Alvarado is a familiar face in Pasadena’s Latino community; a regular visitor to City Council meetings, where since September, he argued for the passage of the City’s soon-to-be-enacted minimum wage ordinance, which aims to raise the minimum wage in Pasadena to $15 an hour by 2020.

In 2005, TIME Magazine named him one of the “25 Most Influential Hispanics” in America, calling him “The Cesar Chavez of the jornaleros (day workers).”

He is articulate and media-savvy, but loath to take credit for the dramatic changes he has made in the lives of workers who simply trust that the employers who hire them from local labor centers, or even street corners, will live up to their promises.

For the last few years, and more so over the last few months, Alvarado, along with other members of the NDLON, has taken the fight to protect day workers to a new level.

Just a few weeks ago, he brought 25 workers, NDLON members and supporters, to the front door of a Pasadena Korean BBQ restaurant which had recently changed owners. A former employee, Florentino Ceron, claimed he was owed just over $350 for work he had done in helping to remodel the restaurant in January. When the business changed hands, Ceron said he was left unpaid.

Twice before, Alvarado said, he and Ceron and an attorney had attempted to negotiate payment with the owner, who claimed not to remember Ceron. So they escalated the discussion. The group negotiated directly — literally in the doorway of the restaurant as patrons inside ate — with the current owner, who eventually agreed to pay the amount.

It’s a method of up-front, in-your-face mediation, which according to Alvarado, has been successful in “one hundred percent” of its cases, which he said now number in the hundreds.

In fact, their demonstrations have “now increased,” he said, “in the context of the new minimum wage ordinance, which also has a wage theft enforcement component.”

But, says Alvarado, “it’s the power of workers,” Alvarado says. “That’s all it is.”

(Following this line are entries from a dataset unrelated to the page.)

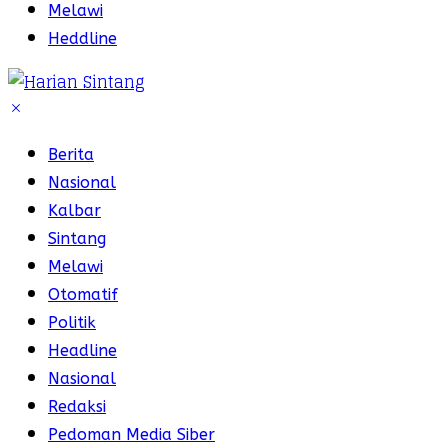
Melawi
Heddline
Berita
Nasional
Kalbar
Sintang
Melawi
Otomatif
Politik
Headline
Nasional
Redaksi
Pedoman Media Siber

“The most effective way (to recover unpaid wages),” he continued, “is demonstrating in front of the owner’s establishment. We use the Labor Commission sometimes, but those cases can take a year or more. And every time we go and do this, the workers feel empowered, they feel like they are the ones who are determined to fight. And this is protected by the Constitution.”

Alvarado continued, “Some would say a wage dispute, when an employer steals wages from his employee, that’s between the worker and the employer. I believe that is a social issue, it’s a community issue. We are all involved.”

When the question is raised, is it extortion to demand payment from business owners, or threaten bad reviews on Yelp, for example?

“Extortion is when you force people to give you money that you do not deserve, that you have not earned,” Alvarado responded. “These people have worked for this money with their sweat. We’re not asking for a handout.”

Alvarado recalls instances where owners and employees have come to an agreement on-the-spot to settle for the wages.

“An owner will say, ‘I owe $500, but I only have $350. Will you take that?’ I don’t encourage this,”says Alvarado, “but it happens. It’s all up to the workers.”

And when Alvarado is not negotiating on behalf of the workers, he is literally serenading them. Since 1996, his band, Los Jornaleros de El Norte, (“Day Workers of the North”) has traveled up and down California playing rallies, marches and demonstrations in support of day laborers. It’s a fluid, ever-changing group of musicians who will set up and play in venues as diverse as the parking lot next to a shopping center where day laborers have gathered, or literally on the sidewalk in front of LA County Jail.

It’s yet another way of taking his message of solidarity directly to those who need it most.

And, these days, more than a hundred members of that small village in El Salvador, now relocated to Southern California, are raising funds and sending it south to build a brand-new soccer field for the people of El Nispero.